Biden appears to be referring a recent study from APM Research Lab found that the Covid-19 death rate for Blacks is 1 in 1,020 (97.9 deaths per 100,000). The report notes that "if they had died of COVID-19 at the same actual rate as White Americans, about 20,800 Black, 10,900 Latino, 700 Indigenous, and 80 Pacific Islander Americans would still be alive."
But the study doesn't address how the disparity in death rates will change by the end of the year. NBC News has reached out to the Biden campaign for additional information.
Fact-check: Did Trump suggest nuking a hurricane? He called that report 'fake news'
Biden said that the president of the United States said he wanted to "drop a nuclear weapon" on hurricanes. Trump retorted, "I never said that."
Here's what Biden was referring to: On Aug. 25, 2019, Axios reported that Trump had suggested "multiple times" that the U.S. should explore the use of nuclear bombs to combat hurricanes.
According to Axios: "During one hurricane briefing at the White House, Trump said, 'I got it. I got it. Why don't we nuke them?' according to one source who was there. 'They start forming off the coast of Africa, as they're moving across the Atlantic, we drop a bomb inside the eye of the hurricane and it disrupts it.
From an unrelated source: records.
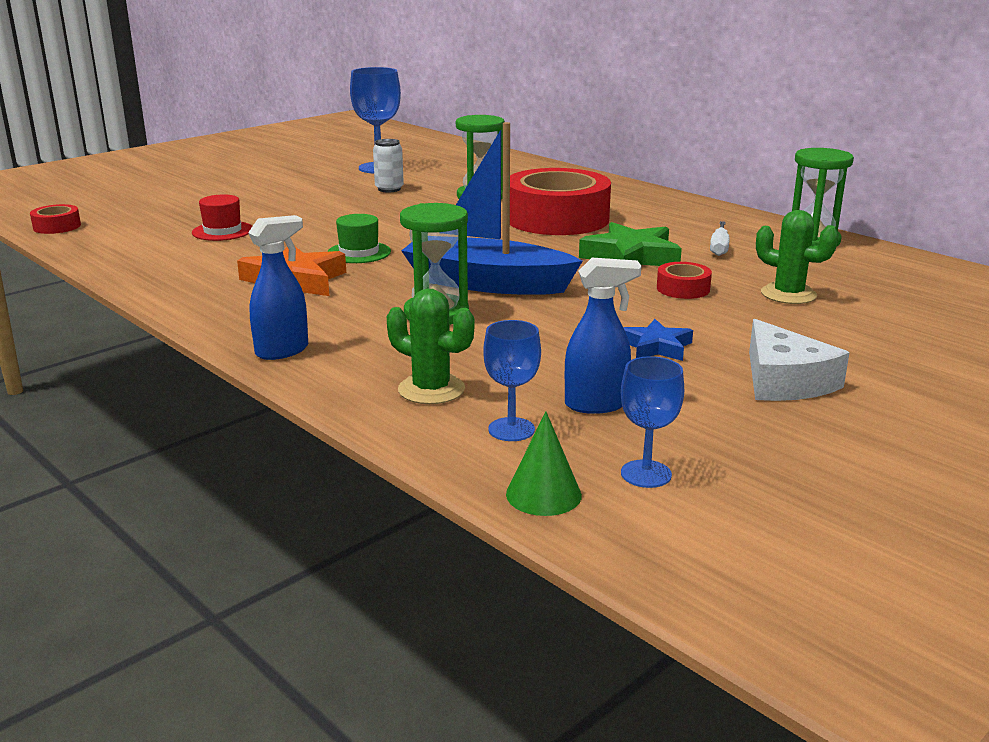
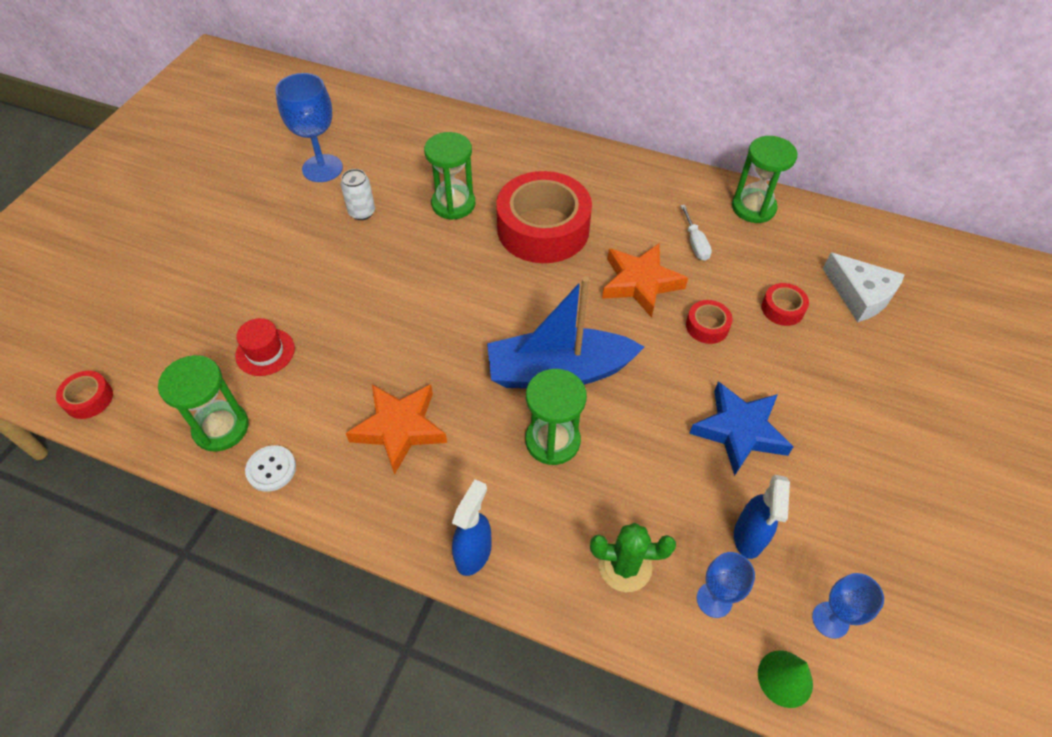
camera: 25 degrees left, 30 degrees up
green hat [327,214,391,263] -> none
blue spray bottle [565,258,641,414] -> blue spray bottle turned 135 degrees clockwise [734,475,790,559]
green star [579,222,682,266] -> orange star [602,244,688,318]
blue star [623,319,693,361] -> blue star [689,381,793,476], size x1.69
white cheese [749,319,849,401] -> white cheese moved to [823,252,905,322]
green cactus [756,210,839,304] -> red tape [762,283,809,326]
none -> green hourglass [158,355,249,452]
none -> white button [245,445,296,492]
Why can't we do that?' the source added, paraphrasing the president's remarks."
A senior administration official did not deny the exchange, telling the publication: "His goal — to keep a catastrophic hurricane from hitting the mainland — is not bad. ... His objective is not bad."
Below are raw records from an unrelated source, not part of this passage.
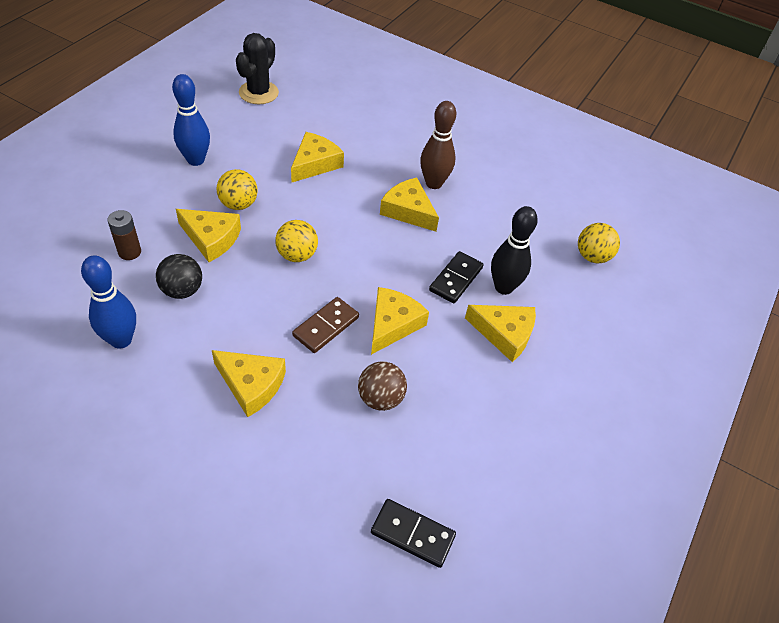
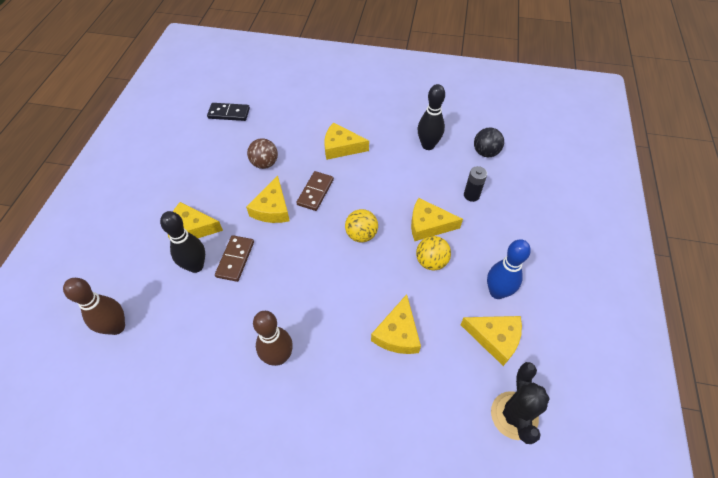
camera: 165 degrees right, 5 degrees up
blue bowling pin [81,255,136,349] -> black bowling pin [418,84,445,150]
brown battery [107,210,141,260] -> black battery [464,166,487,202]
black ball [156,254,202,299] -> black ball moved to [474,128,504,157]
yellow cheese [380,178,439,232] -> yellow cheese moved to [460,316,522,366]
black domino [429,251,484,304] -> brown domino [215,235,254,282]
yellow ball [578,223,620,263] -> brown bowling pin [63,278,125,335]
But Trump wrote in a tweet at the time that the report was "just more fake news."
Here’s how the two men who helped Trump prepare for the debate felt about his performance
Rudy Giuliani and Chris Christie, the two men Trump said helped him prepare for this debate, were asked how they thought the president performed.
"The problems the president had tonight can potentially be fixed," Christie said on ABC News.
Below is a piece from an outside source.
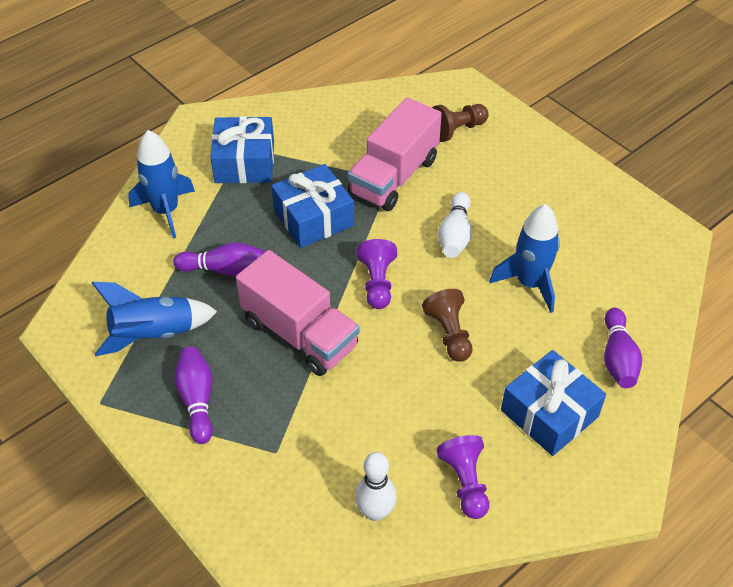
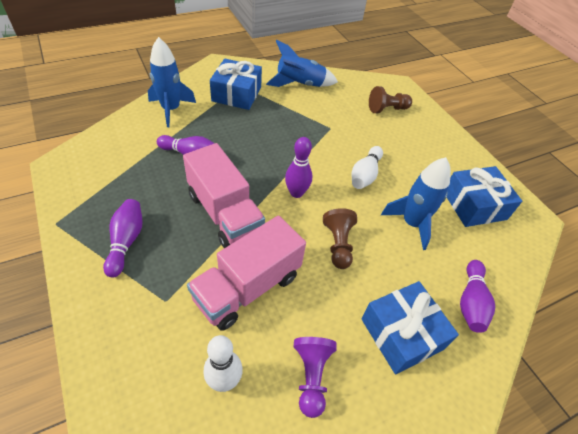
camera: 10 degrees right, 0 degrees up
blue rocket [92,282,217,356] -> blue rocket moved to [266,40,338,87]
blue gift [271,164,354,248] -> blue gift moved to [447,166,522,227]
pink truck [348,97,442,211] -> pink truck moved to [187,216,306,331]
purple pawn [356,239,397,309] -> purple bowling pin [285,137,312,198]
Meanwhile, on Twitter, Giuliani wrote: "If the crooked press is at all fair, Trump dominated this debate," adding that Trump showed that he was "vigorous" and "tough."
Harris denounces Trump's debate performance, says he 'debased' the presidency
Kamala Harris criticized Trump for his debate performance, focusing on the combative tone he struck throughout the 90-minute event.
"America was presented with a very clear choice," Harris, the Democratic vice presidential candidate, said in an interview with MSNBC, characterizing Trump's behavior as "angry" and "defensive."
Harris said Trump has "debased the office of the president of the United States."
"And that is our office. It's not his office," she added.
Harris will debate Vice President Mike Pence next week in Utah.
Fact-check: Did Kellyanne Conway say violence and chaos 'help [Trump's] cause?'
Trump disputed a broadside from Biden that Kellyanne Conway, Trump's former campaign manager and a top White House aide, said riots and chaos "help [Trump's] cause." But Conway did make comments along those lines in late August.
"His own former spokesperson said, you know, riots, chaos and violence help us and violence help his cause. That's what this is all about," Biden said.
After Trump questioned whom Biden was quoting, he responded, "Kellyanne Conway."
Trump replied: "I don't think she said that."
Here's the exact quote, via video of Conway's appearance on "Fox and Friends" on Aug. 27: "The more chaos and anarchy and vandalism and violence reigns, the better it is for the very clear choice on who's best on public safety and law and order."
Conway announced Aug. 23 that she would be leaving the White House at the end of the month.